Online Credit Card Processing Fees: What Entrepreneurs Need to Know

Most companies chalk up fees as a cost of doing business. But for budget-conscious entrepreneurs and young SaaS companies, online credit card processing fees can be brutal.

Not all credit card processing companies are equal, so it pays to do your homework before signing up with one. Many businesses start with a processor that provides easy setup and low monthly fees, but then stick with it as they grow, even after the initial value is gone.

Growth is the key, so you want a credit card processing company that scales with you. As your company grows, it’s important to find a credit card processor that offers the best deal for your business type, billing cycle, transaction volume, and even your refund rate.

Standard Fees You Should Expect to Pay

There’s no getting around some of the fees a credit card processor will pass along. There are three unavoidable fees, no matter what company you do business with, including:

Interchange Fees

These are fees that are paid to the issuing bank via the card network (Visa, Mastercard, American Express, Discover). Each network charges different interchange fees, with American Express typically charging the most (worth it since AmEx card members tend to spend more).

Assessment Fees

These are also paid to the card network. Assessment fees are much smaller than interchange fees, but they can vary from network to network. Assessment fees can be higher for foreign transactions.

Processing Fees

The fee a merchant pays to the processor for use of their service and tech integration. Processing fees, like interchange fees and assessment fees, are an unavoidable cost of online credit card processing.

Interchange and assessment fees are set in stone since they are determined by the credit card networks and not the credit card processing company. Processing fees, however, are set by the processing company and can be subject to a little negotiation.

Some processors charge additional monthly service fees. Other processors attract young businesses by waiving these fees, but they make up for it by charging higher per-transaction fees. As your business scales, these fees are likely to add up fast.

With such variance in who pays what to where and when (and, of course, the big one – why), it pays to research which pricing models are out there. Eligibility varies, but you should make your decision based on what’s best for your business as it is today, and five years down the road.

Pricing Models & How They Scale

Processors generally charge fees according to one of four pricing models, which we’ve outlined the high-level details of below:

Interchange Plus

This is the most common pricing model. With it you will pay a small monthly fee, then on each transaction you will pay the interchange and assessment fees, plus a markup to cover the processors’ costs. The interchange plus model works for most medium-sized to enterprise-level businesses. Companies processing over $25k per month should consider interchange-plus pricing.


With a subscription model you pay a much higher monthly fee, and then only a very small per transaction fee. This is a good model for companies that are working on low margins and may pass along the processing fees to their customers.


Tiered pricing puts each transaction into a tier, each of which has a set fee amount. They decide what goes into each tier. Here’s an explanation for why you should avoid tiered pricing.

+-------+

• TASKS TO CARRY OUT:
**A)** For each statement, say whether it agrees with the article on credit card processing fees above. Answer yes or no, and quote the words from the article that decide it.
(i) Processing fees are set by the credit card networks.
(ii) Assessment fees can be higher for foreign transactions.
(iii) Companies processing over $25k per month should consider interchange-plus pricing.
**B)** Please continue the article on credit card processing fees, starting right after its last sentence.

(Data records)
+-------+

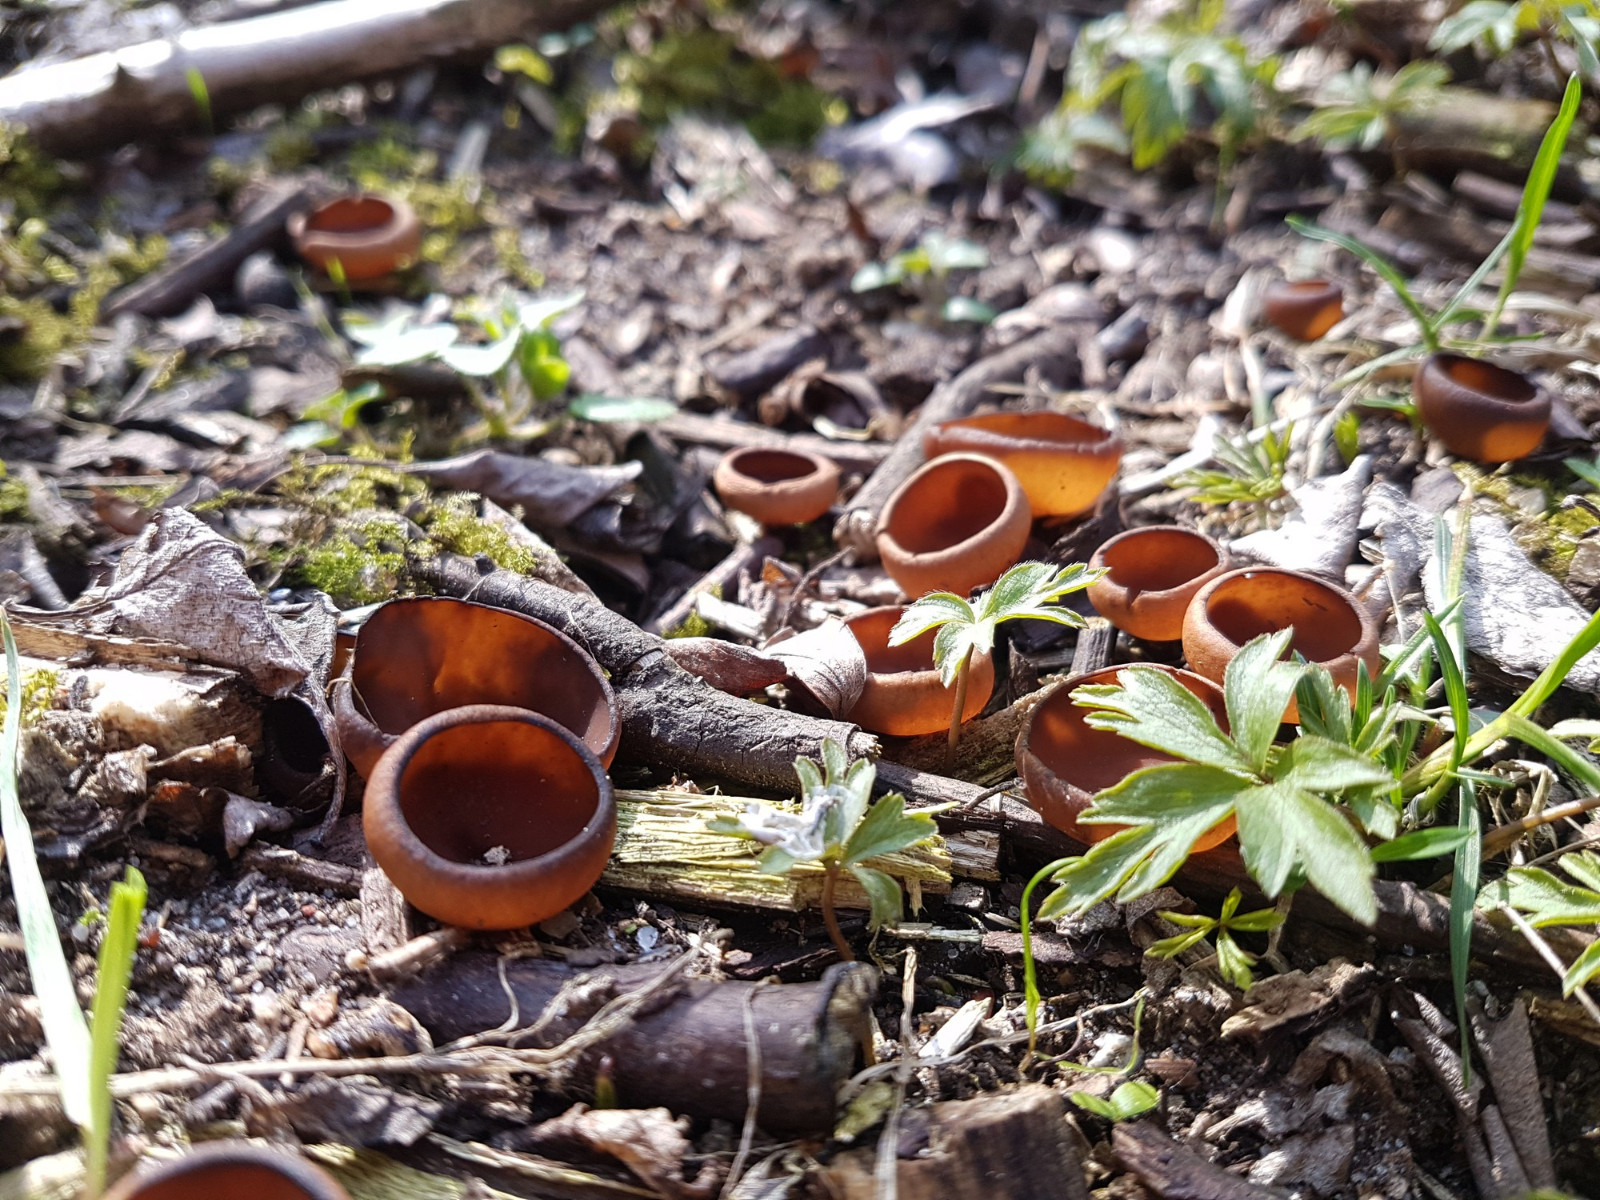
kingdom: Fungi
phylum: Ascomycota
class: Leotiomycetes
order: Helotiales
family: Sclerotiniaceae
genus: Dumontinia
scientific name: Dumontinia tuberosa
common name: anemone-knoldskive
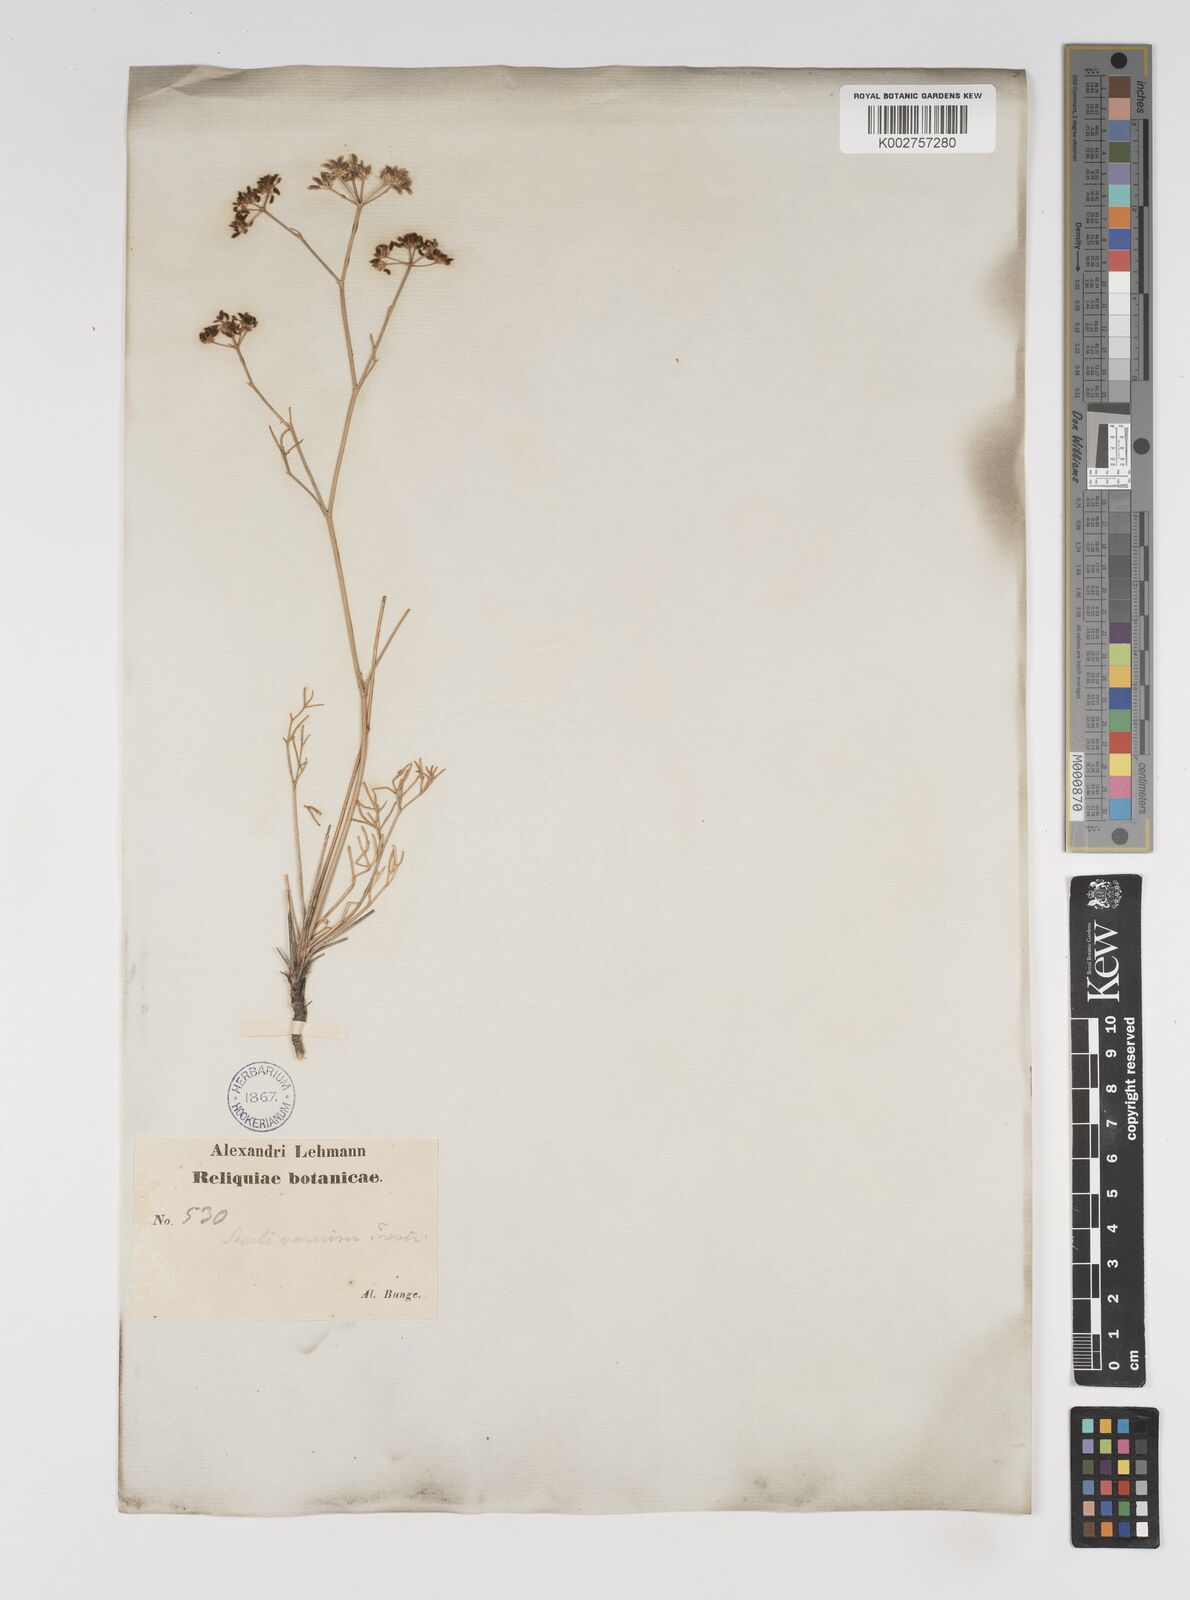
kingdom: Plantae
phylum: Tracheophyta
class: Magnoliopsida
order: Apiales
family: Apiaceae
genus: Seseli
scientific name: Seseli pallasii
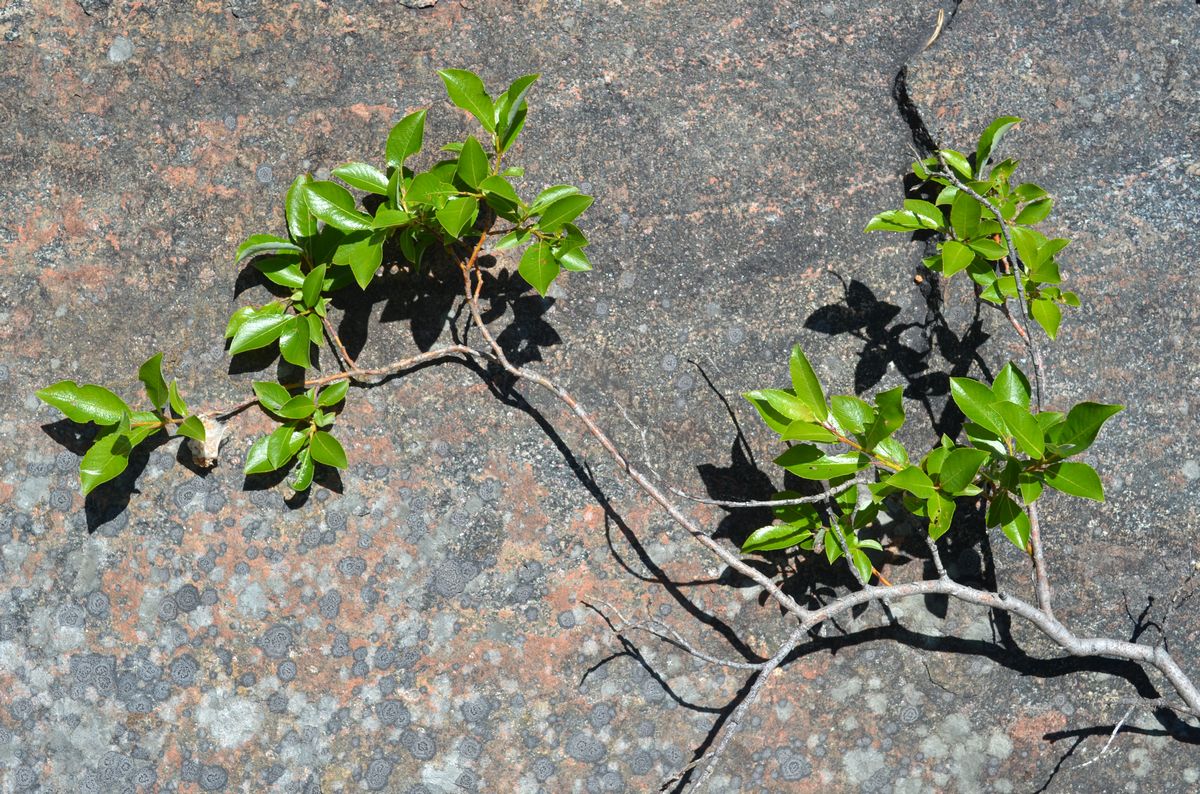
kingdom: Plantae
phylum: Tracheophyta
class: Magnoliopsida
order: Malpighiales
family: Salicaceae
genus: Salix
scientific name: Salix phylicifolia
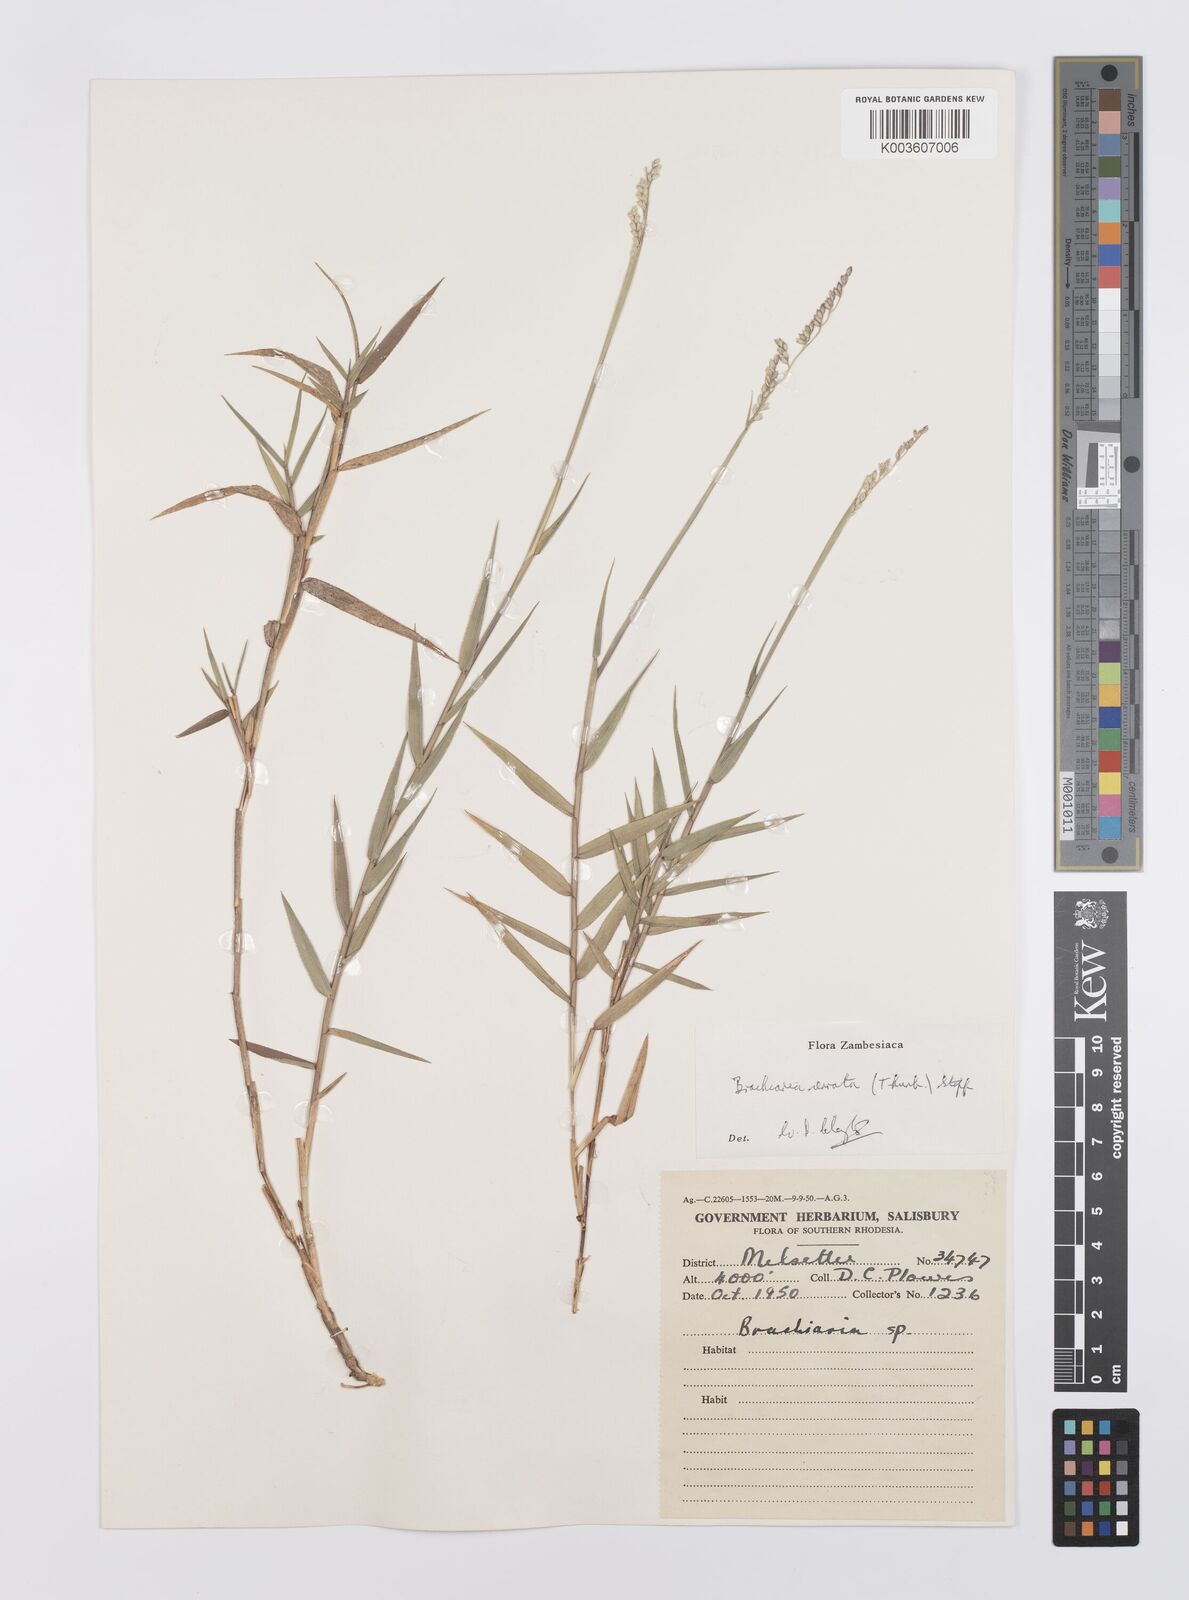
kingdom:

+-------+

• WRITTEN ANSWERS:
**A)**
(i) No: "Processing fees, however, are set by the processing company and can be subject to a little negotiation."
(ii) Yes: "Assessment fees can be higher for foreign transactions."
(iii) Yes: "Companies processing over $25k per month should consider interchange-plus pricing."

**B)**
Flat Rate

Small processors generally charge a flat rate and no monthly fee. You are charged the same percentage on every transaction, regardless of the type of card, etc. However, the price per transaction tends to be high with a flat rate model, making it useful primarily to businesses with a low sales volume or retail stores with high numbers of small transactions.

A word of caution about flat rate pricing: processors also charge this rate for refunds, which can quickly increase your overall rate. Other pricing models don’t do this. It’s wise to know what your effective rate is before committing to a flat rate pricing model.

What this boils down to is that flat rate is good when you are first starting out or for certain businesses that primarily deal in cash over credit cards. Interchange plus works for most businesses, and subscription may be worth it if you’re looking to pass fees along to your customers. You should avoid tiered pricing if at all possible.

Equipment Costs

One often overlooked cost is that of equipment. Physical credit card readers can cost upwards of $1,000, depending on what you need. Some merchants prefer to use their phone or tablet to accept payments as it lets them spend less on equipment and take it with them on the go.

Some processors may offer you a free reader; however, remember that this is an infrequent cost and you should not use it as grounds for picking a specific processor. Make sure that the reader you choose suits your needs and has the features that your business will most benefit from.

Renting or leasing a terminal is also possible, but often costs more in the long term.


Did you know?

If you plan to accept payments online, your equipment costs stand to be much lower since you only need a payment gateway. Just make sure you choose a service with features that will fit your business needs.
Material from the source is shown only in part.